The lure of Digex is its expertise and leadership position in setting up and managing, or "hosting" Web sites for businesses at its two data centers, and its expertise in Web site security, he said.
Among the company's 550 clients are a Who's Who of industry, including Ford Motor Co., Sony Corp., Forbes and Universal Studios. Digex's revenue has risen to $70 million in the first six months of this year, compared with $22 million in the like period last year.
Ebbers said the Digex stake will speed his company's planned expansion into Web site hosting services and applications sector by 12 to 18 months, part of its effort to reach the digital generation.

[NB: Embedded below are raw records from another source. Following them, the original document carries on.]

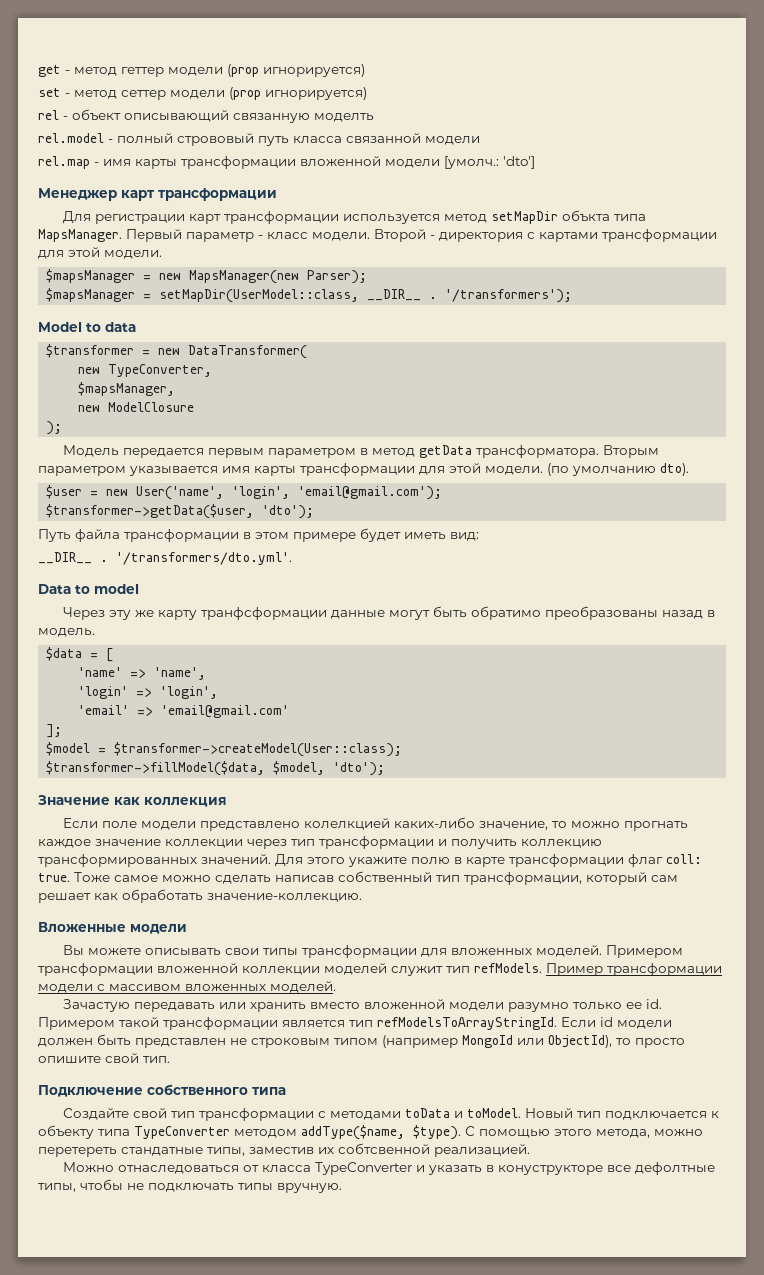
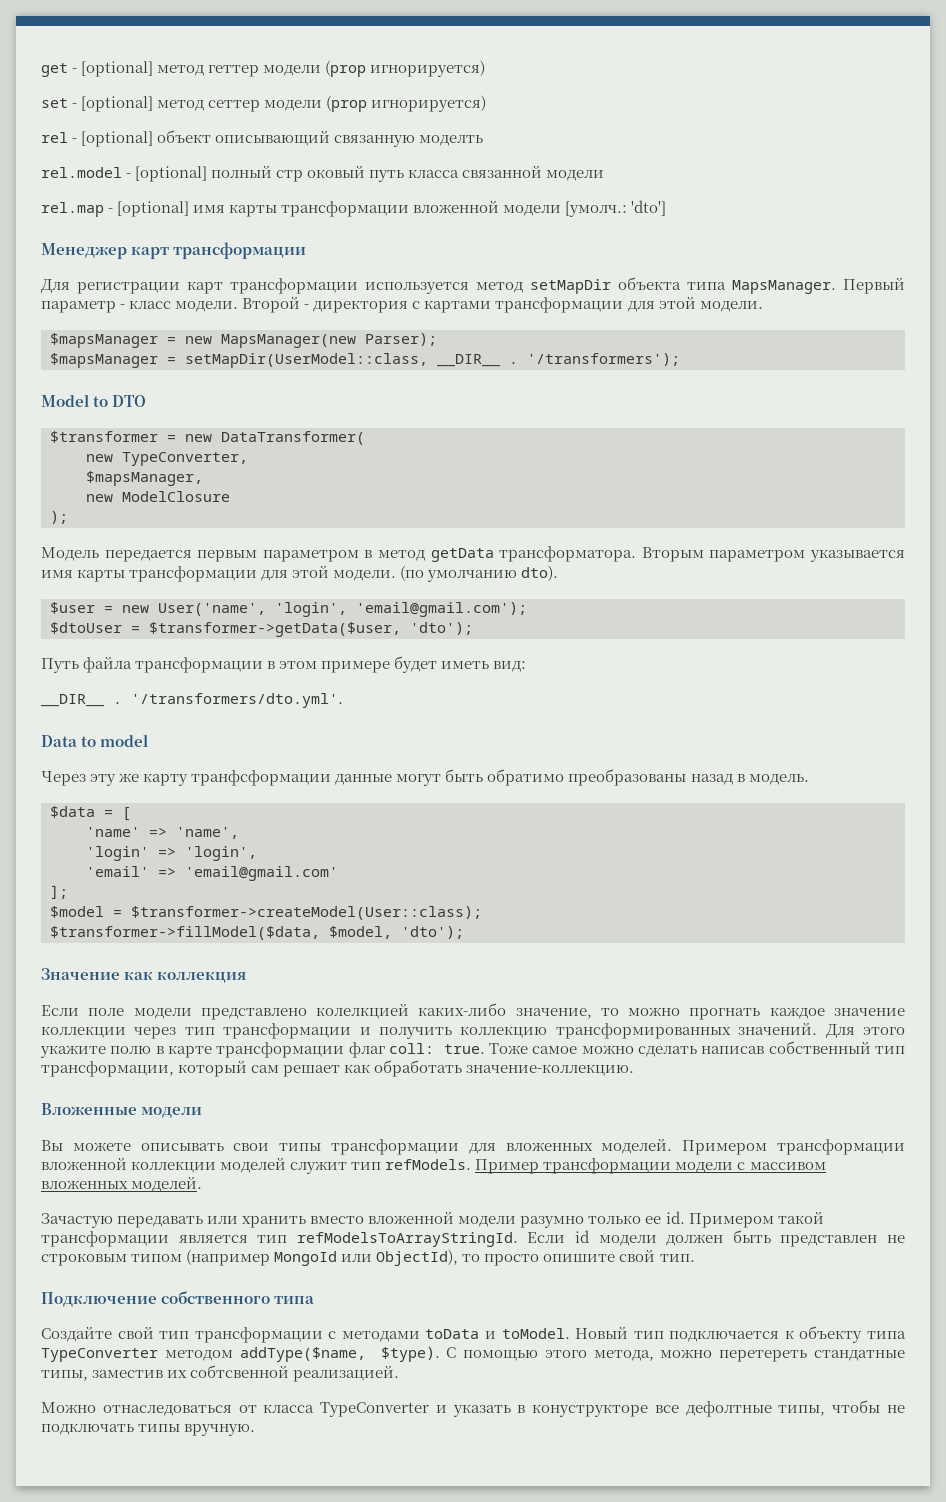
(70, 72) none -> [81,61,154,77] [optional]
(70, 95) none -> [81,96,154,112] [optional]
(68, 118) none -> [81,131,154,147] [optional]
[117,133,254,146] полный стрововый -> [135,165,366,182] [optional] полный стр оковый
(99, 164) none -> [117,201,190,217] [optional]
[561,210,610,221] объкта -> [618,277,681,290] объекта
[105,322,136,332] data -> [112,395,147,407] DTO
(443, 493) none -> [50,622,140,634] $dtoUser =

"This is a very significant transaction for us," noted Ebbers, saying the deal leaves WorldCom poised to move in "a very significant new direction."
He said the companies would work together to create new products and services, though he said plans for those were incomplete.
Ebbers said Digex, which lost $60 million on $70 million in sales in the first six months of this year, will remain an independently run company. No management or other changes are expected, Digex executives said.
Mark Shull, president and chief executive officer of Digex, said in an interview yesterday that a Digex relationship with WorldCom makes "a lot of strategic sense for us."
For one, he said, Digex gains access to WorldCom's global Internet network. WorldCom's UUNET Technologies Inc. operates one of the world's largest networks for carrying data over the Internet.
Also, said Shull, Digex will gain access to WorldCom's growing network of data centers - 28 by year's end - and the considerable financial resources needed for building and upgrading Web-based hosting network centers.
Bloomberg News contributed to this article.